Assisted dying is not a private matter because, whatever the nominal safeguards, the elderly will experience pressure tantamount to bullying. Of course it won't usually be overt - just sighs, looks, asides, confirming the person's conviction that they are worthless, a 'burden' or a drain on resources of care, energy and future inheritance - and of the state. 'You're better off without me,' they sadly conclude.

It's not a private matter because it reinforces the primeval fear we humans have of the unknown. It sends the message that there's a shortcut to avoid the journey of dying. Its effect is twofold: it normalises that shortcut for a society, and it replaces in the public mind the last allies of life, hope and trust, with its only true enemy, fear, thus poisoning society's bloodstream.

The supposed 'safeguards' of Lord Falconer's Bill, the latest attempt to legalise assisted dying, are so porous that the Lords rightly allowed it to reach to committee stage. It was not an endorsement of the bill, more a 'let's examine what it really says.'

For example, the six-month prognosis is precarious (remember al-Megrahi's three months?); certification by any two doctors risks doctor-shopping. Amendments won't alter the experience in other jurisdictions, that once the line of legitimising the deliberate ending of life has been crossed, no amount of 'safeguards', even legal oversight, will hold back its extension.

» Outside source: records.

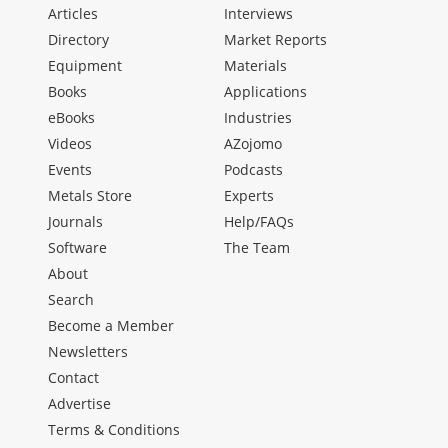
Articles
Interviews
Directory
Market Reports
Equipment
Materials
Books
Applications
eBooks
Industries
Videos
AZojomo
Events
Podcasts
Metals Store
Experts
Journals
Help/FAQs
Software
The Team
About
Search
Become a Member
Newsletters
Contact
Advertise
Terms & Conditions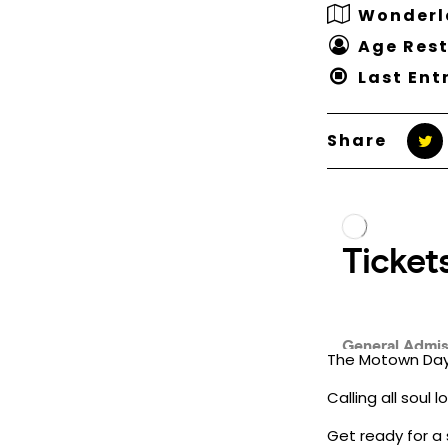
Wonderl
Age Rest
Last Ent
Share
The Motown Day 
Calling all soul
Get ready for a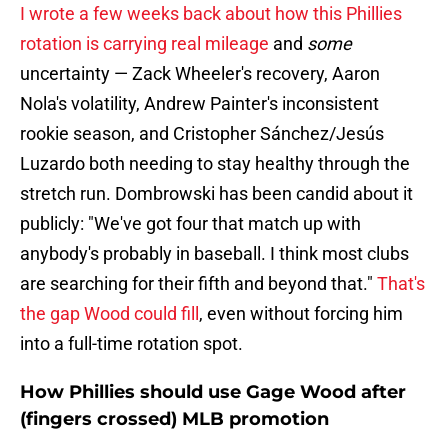
I wrote a few weeks back about how this Phillies
rotation is carrying real mileage
and
some
uncertainty — Zack Wheeler's recovery, Aaron
Nola's volatility, Andrew Painter's inconsistent
rookie season, and Cristopher Sánchez/Jesús
Luzardo both needing to stay healthy through the
stretch run. Dombrowski has been candid about it
publicly: "We've got four that match up with
anybody's probably in baseball. I think most clubs
are searching for their fifth and beyond that."
That's
the gap Wood could fill
, even without forcing him
into a full-time rotation spot.
How Phillies should use Gage Wood after
(fingers crossed) MLB promotion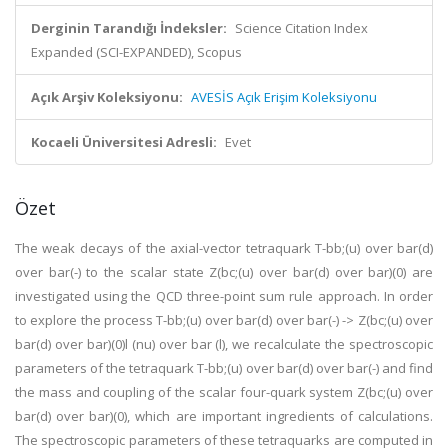
Derginin Tarandığı İndeksler:
Science Citation Index
Expanded (SCI-EXPANDED), Scopus
Açık Arşiv Koleksiyonu:
AVESİS Açık Erişim Koleksiyonu
Kocaeli Üniversitesi Adresli:
Evet
Özet
The weak decays of the axial-vector tetraquark T-bb;(u) over bar(d)
over bar(-) to the scalar state Z(bc;(u) over bar(d) over bar)(0) are
investigated using the QCD three-point sum rule approach. In order
to explore the process T-bb;(u) over bar(d) over bar(-) -> Z(bc;(u) over
bar(d) over bar)(0)l (nu) over bar (l), we recalculate the spectroscopic
parameters of the tetraquark T-bb;(u) over bar(d) over bar(-) and find
the mass and coupling of the scalar four-quark system Z(bc;(u) over
bar(d) over bar)(0), which are important ingredients of calculations.
The spectroscopic parameters of these tetraquarks are computed in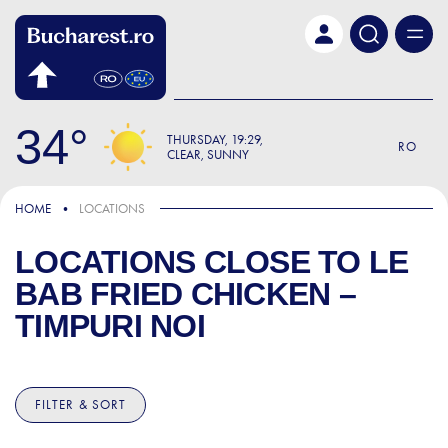
Skip to main content
34
THURSDAY
19:29
RO
CLEAR, SUNNY
HOME
LOCATIONS
LOCATIONS CLOSE TO
LE
BAB FRIED CHICKEN –
TIMPURI NOI
FILTER & SORT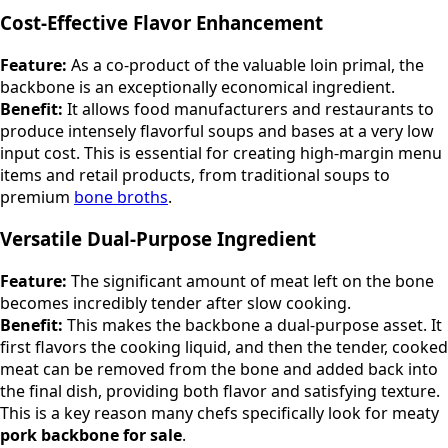
Cost-Effective Flavor Enhancement
Feature:
As a co-product of the valuable loin primal, the
backbone is an exceptionally economical ingredient.
Benefit:
It allows food manufacturers and restaurants to
produce intensely flavorful soups and bases at a very low
input cost. This is essential for creating high-margin menu
items and retail products, from traditional soups to
premium
bone broths
.
Versatile Dual-Purpose Ingredient
Feature:
The significant amount of meat left on the bone
becomes incredibly tender after slow cooking.
Benefit:
This makes the backbone a dual-purpose asset. It
first flavors the cooking liquid, and then the tender, cooked
meat can be removed from the bone and added back into
the final dish, providing both flavor and satisfying texture.
This is a key reason many chefs specifically look for meaty
pork backbone for sale
.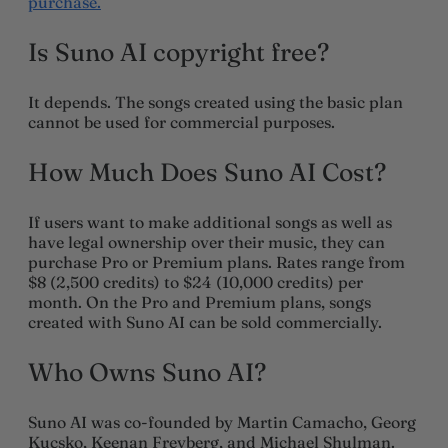
purchase.
Is Suno AI copyright free?
It depends. The songs created using the basic plan
cannot be used for commercial purposes.
How Much Does Suno AI Cost?
If users want to make additional songs as well as
have legal ownership over their music, they can
purchase Pro or Premium plans. Rates range from
$8 (2,500 credits) to $24 (10,000 credits) per
month. On the Pro and Premium plans, songs
created with Suno AI can be sold commercially.
Who Owns Suno AI?
Suno AI was co-founded by Martin Camacho, Georg
Kucsko, Keenan Freyberg, and Michael Shulman.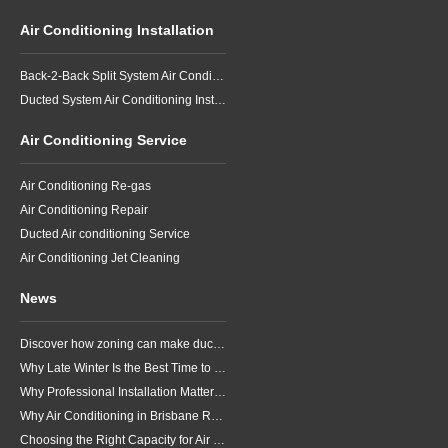
Air Conditioning Installation
Back-2-Back Split System Air Conditioning Installation
Ducted System Air Conditioning Installation
Air Conditioning Service
Air Conditioning Re-gas
Air Conditioning Repair
Ducted Air conditioning Service
Air Conditioning Jet Cleaning
News
Discover how zoning can make ducted air conditioning in Brisbane more comfortable, efficient and better suited to the way your household lives.
Why Late Winter Is the Best Time to Upgrade Your Air Conditioner in Brisbane
Why Professional Installation Matters for Air Conditioning in Brisbane
Why Air Conditioning in Brisbane Requires a Local Approach
Choosing the Right Capacity for Air Conditioning in Brisbane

It is rather like saying, "Turn round on the M25 if you choose. We'll design a car with air-bags, dodgem bumpers, bells and whistles. We'll have CCTV to check no one else gets hurt...." There are two possible outcomes: either a multiple pile-up and gridlock round London, or everyone else is sent in the same direction as you.

The Assisted Dying Bill is an attempt to slip under the radar of fear of dying. However, its effect would simply be to increase its range and power. The slippery, subjective concept of 'quality of life' will become a qualification for death.

Michael Wenham was diagnosed with Motor Neurone Disease in 2002, which was later confirmed as the PLS variant. He is totally dependent on his wife for care.